At the tail end of the raspberry season, a bunch of us piled into cars and drove north to check out where our berries comes from. Greig Farm is located in Red Hook, NY, which is part of Duchess County, just East of the Hudson River. We had about 4 cars full of members making the trek from Brooklyn through the gorgeous fall foliage of the Hudson Valley to see the land, pick raspberries & apples & pumpkins, and to hear more about Greig Farm.
We all know how are berries get to Brooklyn; Our buckets arrive hand delivered by Norman in the back of his classic BMW. During this field trip, we were going to learn about the life and times of a berry farmer in the Hudson Valley (and that maps are a good purchase because sometimes the fancy phone can’t get service…)
We (finally) arrived and had a picnic lunch up on the hill among the apple trees. It was an amazing bluebird Fall day. Just perfect for a trip to the country.
After lunch we jumped aboard for a hay ride and tour of the farm by Norman, our amazing berry farmer.
We learned about the history of the farm and the plans for the future. Norman’s family has been farming here for about 60 years.

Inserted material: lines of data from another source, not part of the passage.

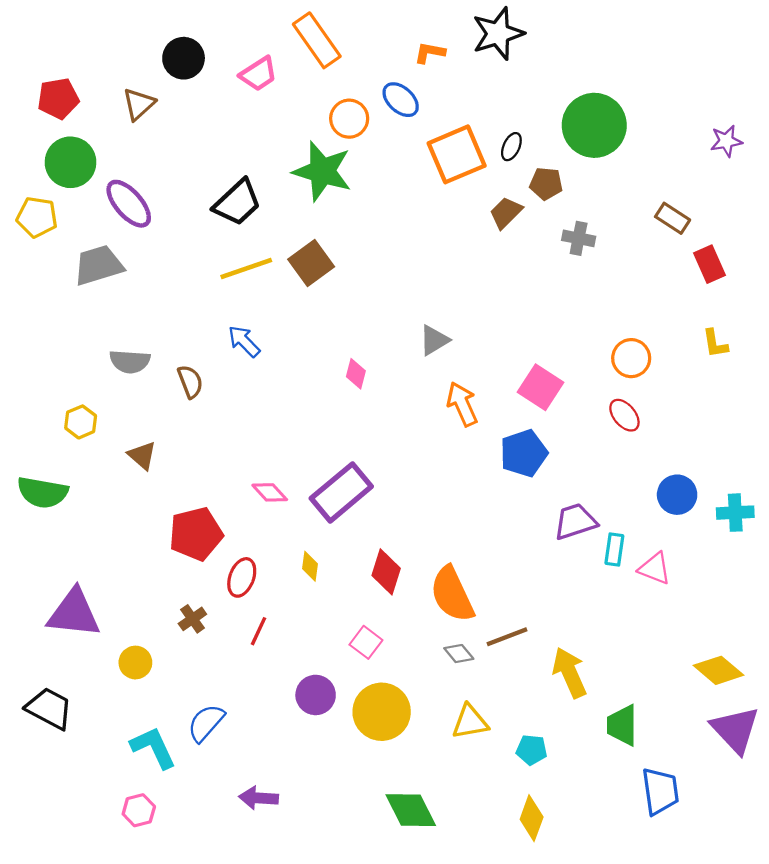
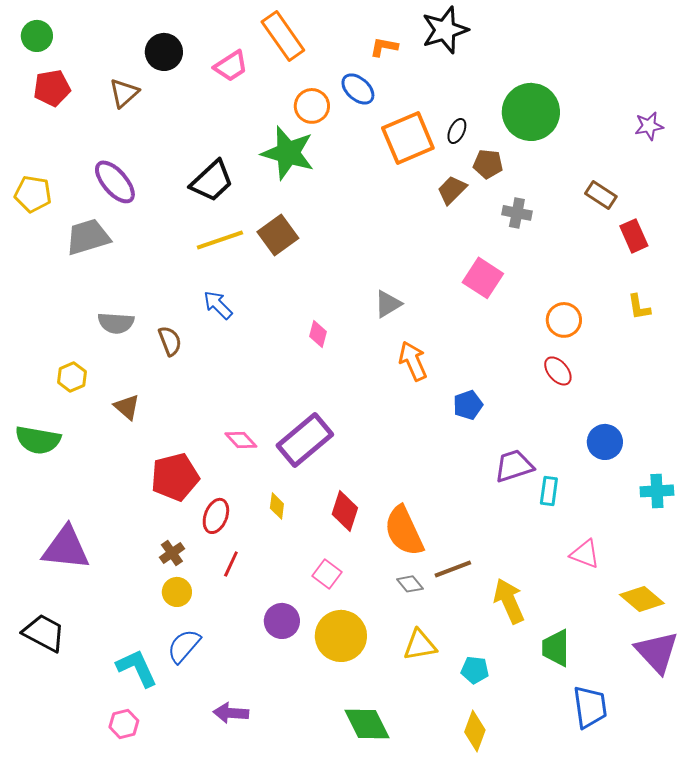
green circle: (71, 162) -> (37, 36), moved, size x0.7
pink square: (541, 387) -> (483, 278), moved
blue pentagon: (524, 453) -> (468, 405), size x0.7
cyan cross: (735, 513) -> (657, 491), moved
pink triangle: (655, 569) -> (585, 554), moved
yellow circle: (135, 663) -> (177, 592), moved

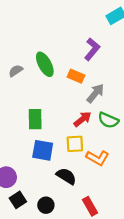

They have always grown many varieties of apples and different types of berries. Back when Norman’s father started farming, apples were not something stocked year-round or imported from New Zealand, Ecuador, and China. In those days, apples were a seasonal treat that sold like gang-busters and this farm was dead center in the fertile crescent for apple farming. Clearly it is a much different market for Norman…
In the works for 2011 is strawberries and asparagus. We checked out the fields and got very excited to hear about these new additions to our berry share. That’s right folks, the plan is (bearing no crazy weather) is to start the Berry share earlier in June w/ strawberries & asparagus. Ooh la la!
Blueberry season had ended by the time we made it up to the farm so we didn’t get to pick any. But we did check out the rows and rows of gorgeous bushes. Norman talked about his commitment to natural farming. As an owner of a pick-your-own farm he is devoted to ensuring that his fruit can go straight into your mouth. That means nothing toxic! He is not certified organic because he does not believe that it is a high enough standard, considering that natural toxins can be used under that label. Grieg Farm sets a high standard and is devoted to providing a healthy product!
We also saw the blackberry bushes. Norman talked about the devastating loss of the blackberry crop this year due to an irrigation failure. During one of those crazy hot days a pipe busted and the bushes didnt get water. He lost the entire crop (except a few that were close to the ground), a $10,000 mishap…
It was really interesting to hear Norman talk about the struggles of a small family farmer. As he tells it, the 10 year cycle of a small farmer is to break even every couple of years, make $$ every couple of years, and go bankrupt every couple of years. He talked story about his bankruptcy and how his fellow farmers rallied to help him stay afloat. His farm was being auctioned and EVERYTHING had to go. His neighbors were surprised to see that all his equipment was up for sale. They asked, “But how are you going to farm next year?” Norman answered with a shrug of the shoulders. That was apparently not the banks concern. At the end of the auction, his neighbors had bought about 80% of his equipment, loaning it back to him so he could continue farming. His brother, a corporate lawyer, bought the land, leasing it to him and other farmers. He laughs, telling us about his son going to engineering school so he can afford to farm when he takes over. He really drove home the point that sustainable farming is not about making money but about a love for the land.
Greig Farm is a gorgeous piece of sloped land. Filled to the gills with apple trees!
Raspberry season was pretty much over, but those who had patience to look closely were able to fill their buckets with an amazing bounty.
Back in the day Norman had about 30 employees; these days he can afford 2. As we searched for ripe berries in the underbrush, we all learned real quick how hard it is to pick raspberries and got a new appreciation for how much work goes into collecting a half pint. It is so easy to get disconnected from our food through factory farming, stocked market shelves regardless of the season, and the ease of globalization. Having walked through the fields at Greig Farm it becomes much easier to appreciate the true cost of our food and the real benefits of supporting those who care for our precious land.
Although we didnt get to pick blueberries, Fall had the added bonus of pumpkins.
For those of us who didn’t have the patience to pick berries, a walk through the gorgeous acres of Greig Farm yielded so much beauty!
Also on the land is this cool little market- Gigi Market. As we walked over to the market for some fresh pie, we ran into a fun family of goats. Now the trip was officially complete!
After a fun-filled afternoon at the farm, we piled back into the cars for the trip home. Thanks to a brutal accident and subsequant highway closure we didn’t make it home until 6 hours later!! Luckily we are all good story-tellers and were still smiling, even after that arduous car-ride! Good times with the fun people of Southside CSA!